List rotation

Jeremy Bowers jerf at jerf.org
Thu Sep 30 21:48:37 CEST 2004


On Thu, 30 Sep 2004 04:11:47 +0100, M. Clift wrote:

> Hi All,
> 
> Could someone help me out with this?
> 
> items = ('a', 'b', 'c', 'd')
> items + 1 = ( 'b', 'c', 'd', 'a')
> items + 2 = ( 'c', 'd', 'a', 'b')
> items + 3 = ( 'd', 'a', 'b', 'c')

I keep seeing this come up and waiting for someone to post this answer,
which is what I think I would use.

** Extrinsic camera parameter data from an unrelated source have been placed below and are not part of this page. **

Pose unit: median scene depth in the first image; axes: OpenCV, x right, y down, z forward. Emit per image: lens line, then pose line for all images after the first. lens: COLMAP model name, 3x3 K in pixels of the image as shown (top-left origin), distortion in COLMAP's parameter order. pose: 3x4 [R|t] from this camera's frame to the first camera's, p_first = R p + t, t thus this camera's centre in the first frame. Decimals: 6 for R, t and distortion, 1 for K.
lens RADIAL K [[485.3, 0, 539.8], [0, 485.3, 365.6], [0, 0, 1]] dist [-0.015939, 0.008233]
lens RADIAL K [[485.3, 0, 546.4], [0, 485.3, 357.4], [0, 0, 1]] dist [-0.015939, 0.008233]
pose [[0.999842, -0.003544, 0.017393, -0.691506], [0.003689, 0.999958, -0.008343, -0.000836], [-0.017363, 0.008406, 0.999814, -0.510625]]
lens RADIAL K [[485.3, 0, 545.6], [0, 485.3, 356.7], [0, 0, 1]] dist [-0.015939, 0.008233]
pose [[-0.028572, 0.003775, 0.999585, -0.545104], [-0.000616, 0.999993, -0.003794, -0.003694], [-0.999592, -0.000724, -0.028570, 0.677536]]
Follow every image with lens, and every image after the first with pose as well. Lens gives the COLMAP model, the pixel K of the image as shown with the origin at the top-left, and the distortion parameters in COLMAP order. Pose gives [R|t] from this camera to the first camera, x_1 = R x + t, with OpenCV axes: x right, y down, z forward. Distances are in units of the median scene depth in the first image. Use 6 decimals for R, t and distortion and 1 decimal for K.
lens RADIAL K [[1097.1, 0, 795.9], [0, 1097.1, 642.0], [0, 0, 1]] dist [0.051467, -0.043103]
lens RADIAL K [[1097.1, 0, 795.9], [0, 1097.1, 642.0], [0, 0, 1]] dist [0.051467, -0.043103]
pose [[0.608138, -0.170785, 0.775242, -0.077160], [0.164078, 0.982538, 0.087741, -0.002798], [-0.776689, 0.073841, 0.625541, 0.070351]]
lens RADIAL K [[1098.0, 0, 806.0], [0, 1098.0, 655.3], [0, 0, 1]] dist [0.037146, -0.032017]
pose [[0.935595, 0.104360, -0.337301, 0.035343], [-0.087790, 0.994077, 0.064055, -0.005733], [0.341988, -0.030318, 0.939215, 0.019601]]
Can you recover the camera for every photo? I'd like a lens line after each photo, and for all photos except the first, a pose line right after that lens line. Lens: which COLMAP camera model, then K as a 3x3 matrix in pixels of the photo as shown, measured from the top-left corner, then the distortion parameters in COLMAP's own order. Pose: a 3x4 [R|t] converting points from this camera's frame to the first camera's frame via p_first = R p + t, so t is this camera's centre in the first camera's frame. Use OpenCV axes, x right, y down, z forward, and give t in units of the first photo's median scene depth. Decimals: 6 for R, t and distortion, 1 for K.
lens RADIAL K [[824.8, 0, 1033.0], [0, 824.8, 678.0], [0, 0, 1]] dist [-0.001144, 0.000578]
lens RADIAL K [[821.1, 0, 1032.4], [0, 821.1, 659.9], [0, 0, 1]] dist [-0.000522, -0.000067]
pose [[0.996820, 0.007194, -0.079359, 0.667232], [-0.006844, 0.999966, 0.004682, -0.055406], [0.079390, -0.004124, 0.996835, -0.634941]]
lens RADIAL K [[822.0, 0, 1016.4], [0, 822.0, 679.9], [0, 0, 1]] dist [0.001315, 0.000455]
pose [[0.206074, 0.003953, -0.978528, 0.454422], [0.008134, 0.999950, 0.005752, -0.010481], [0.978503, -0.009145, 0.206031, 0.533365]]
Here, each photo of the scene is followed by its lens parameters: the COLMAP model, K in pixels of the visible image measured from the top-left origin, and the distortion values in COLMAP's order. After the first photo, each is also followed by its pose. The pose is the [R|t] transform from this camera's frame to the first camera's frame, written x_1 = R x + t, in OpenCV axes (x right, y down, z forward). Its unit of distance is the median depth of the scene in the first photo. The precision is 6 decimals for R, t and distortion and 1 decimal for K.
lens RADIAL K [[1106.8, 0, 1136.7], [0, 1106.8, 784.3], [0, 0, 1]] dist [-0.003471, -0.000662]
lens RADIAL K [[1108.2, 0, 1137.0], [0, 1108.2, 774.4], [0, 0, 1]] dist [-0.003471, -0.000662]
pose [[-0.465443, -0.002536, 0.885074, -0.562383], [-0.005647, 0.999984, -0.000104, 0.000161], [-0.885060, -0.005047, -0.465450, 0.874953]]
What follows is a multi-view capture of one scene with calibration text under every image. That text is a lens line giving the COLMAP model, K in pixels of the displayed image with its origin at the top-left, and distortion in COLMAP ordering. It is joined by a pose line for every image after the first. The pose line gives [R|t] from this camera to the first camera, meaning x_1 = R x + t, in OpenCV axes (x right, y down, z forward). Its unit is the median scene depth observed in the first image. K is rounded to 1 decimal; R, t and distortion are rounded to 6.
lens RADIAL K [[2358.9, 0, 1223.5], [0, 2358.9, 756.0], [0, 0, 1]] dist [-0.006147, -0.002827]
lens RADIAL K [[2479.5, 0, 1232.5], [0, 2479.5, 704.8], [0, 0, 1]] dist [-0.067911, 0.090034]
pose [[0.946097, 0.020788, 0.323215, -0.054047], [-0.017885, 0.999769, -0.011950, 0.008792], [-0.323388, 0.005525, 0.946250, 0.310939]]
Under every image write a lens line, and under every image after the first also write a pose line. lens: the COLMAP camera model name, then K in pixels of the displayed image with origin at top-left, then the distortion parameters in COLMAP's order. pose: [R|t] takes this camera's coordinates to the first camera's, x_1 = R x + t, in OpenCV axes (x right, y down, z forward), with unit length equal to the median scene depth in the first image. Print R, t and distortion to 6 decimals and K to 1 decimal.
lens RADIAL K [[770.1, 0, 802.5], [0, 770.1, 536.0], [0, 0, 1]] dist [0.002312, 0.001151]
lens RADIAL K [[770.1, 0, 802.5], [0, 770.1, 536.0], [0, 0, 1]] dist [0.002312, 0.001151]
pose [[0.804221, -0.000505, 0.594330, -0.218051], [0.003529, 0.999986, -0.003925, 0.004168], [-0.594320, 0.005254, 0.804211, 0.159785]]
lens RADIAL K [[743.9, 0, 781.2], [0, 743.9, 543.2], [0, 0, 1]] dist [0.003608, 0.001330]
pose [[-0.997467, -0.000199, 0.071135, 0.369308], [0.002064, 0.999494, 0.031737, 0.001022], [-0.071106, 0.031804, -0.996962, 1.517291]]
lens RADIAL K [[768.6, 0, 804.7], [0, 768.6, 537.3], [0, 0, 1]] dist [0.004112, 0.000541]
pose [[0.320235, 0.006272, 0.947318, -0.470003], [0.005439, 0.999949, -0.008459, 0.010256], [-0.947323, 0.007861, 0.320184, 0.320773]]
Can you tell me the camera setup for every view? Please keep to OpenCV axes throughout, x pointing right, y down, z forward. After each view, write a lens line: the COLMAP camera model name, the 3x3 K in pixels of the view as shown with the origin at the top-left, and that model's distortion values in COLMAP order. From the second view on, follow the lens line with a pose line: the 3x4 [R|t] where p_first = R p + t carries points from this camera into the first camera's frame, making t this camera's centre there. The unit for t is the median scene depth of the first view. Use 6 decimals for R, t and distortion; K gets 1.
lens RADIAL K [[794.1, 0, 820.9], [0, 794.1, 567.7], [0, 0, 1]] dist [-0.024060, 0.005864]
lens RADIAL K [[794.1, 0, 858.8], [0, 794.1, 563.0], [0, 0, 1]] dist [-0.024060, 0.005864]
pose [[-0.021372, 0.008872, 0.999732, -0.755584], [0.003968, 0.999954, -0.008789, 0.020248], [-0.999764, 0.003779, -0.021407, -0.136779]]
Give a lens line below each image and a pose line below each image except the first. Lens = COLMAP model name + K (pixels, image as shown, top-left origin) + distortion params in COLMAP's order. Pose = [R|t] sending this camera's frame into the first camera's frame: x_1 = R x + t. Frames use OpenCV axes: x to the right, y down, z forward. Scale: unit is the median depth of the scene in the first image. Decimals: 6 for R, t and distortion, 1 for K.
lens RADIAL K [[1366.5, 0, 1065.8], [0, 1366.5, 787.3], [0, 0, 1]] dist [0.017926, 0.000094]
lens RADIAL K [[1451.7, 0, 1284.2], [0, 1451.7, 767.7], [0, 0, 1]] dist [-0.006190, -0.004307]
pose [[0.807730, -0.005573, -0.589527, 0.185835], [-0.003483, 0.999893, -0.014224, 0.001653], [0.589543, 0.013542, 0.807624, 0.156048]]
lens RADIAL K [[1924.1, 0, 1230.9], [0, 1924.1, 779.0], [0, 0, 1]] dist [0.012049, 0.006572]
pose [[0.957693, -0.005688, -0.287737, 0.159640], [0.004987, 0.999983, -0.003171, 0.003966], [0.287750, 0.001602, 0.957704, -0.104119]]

It happens to nearly work like you
wrote, too, though I actually had this idea formulated before your post:

----------------

class Rotater(object):
    """Rotater takes a sequence of fixed length (__len__ is
    defined) that uses __getitem__ from 0 to len - 1, and translates
    accesses such that the resulting list appears rotated, without
    building any new lists.

    Usage examples:

    >>> l = ['a', 'b', 'c', 'd', 'e']
    >>> r = Rotater(l) # No initial translation
    >>> r[0] == 'a'
    True
    >>> r[-1] == 'e'
    True
    >>> r += 1 # translate by one more
    >>> r[0] == 'b'
    True
    >>> r[-1] == 'a'
    True
    >>> list(r) == ['b', 'c', 'd', 'e', 'a']
    True
    >>> r += 9 # can go beyond one rotation
    >>> list(r) == l
    True
    >>> r -= 11 # can use negative rotation
    >>> list(r)
    ['e', 'a', 'b', 'c', 'd']
    >>> list(r+1)
    ['a', 'b', 'c', 'd', 'e']
    >>> list(r-1)
    ['d', 'e', 'a', 'b', 'c']
    >>> list(1+r)
    ['a', 'b', 'c', 'd', 'e']
    """

    def __init__(self, wrapped, offset = 0):
        self.wrapped = wrapped
        self.offset = offset

    def __getitem__(self, index):
        index += self.offset
        index %= len(self.wrapped)
        return self.wrapped[index]

    def __iadd__(self, offset):
        self.offset += offset
        return self

    def __isub__(self, offset):
        self.offset -= offset
        return self

    def __add__(self, offset):
        return Rotater(self.wrapped, self.offset + offset)
    def __sub__(self, offset):
        return Rotater(self.wrapped, self.offset - offset)
    def __radd__(self, offset):
        return Rotater(self.wrapped, self.offset + offset)

    def __iter__(self):
        for i in range(len(self.wrapped)):
            yield self[i]

if __name__ == "__main__":
    import sys
    import doctest
    doctest.testmod(sys.modules[__name__])

------------

This wins big for large lists that are rotated a lot by not constructing
extra lists. Note changes to the underlying lists are reflected in the
rotations, which can be a feature or a mis-feature depending on the
problem. In the small, it can be more convenient to work with than the
other solutions... or not, again depending on the problem.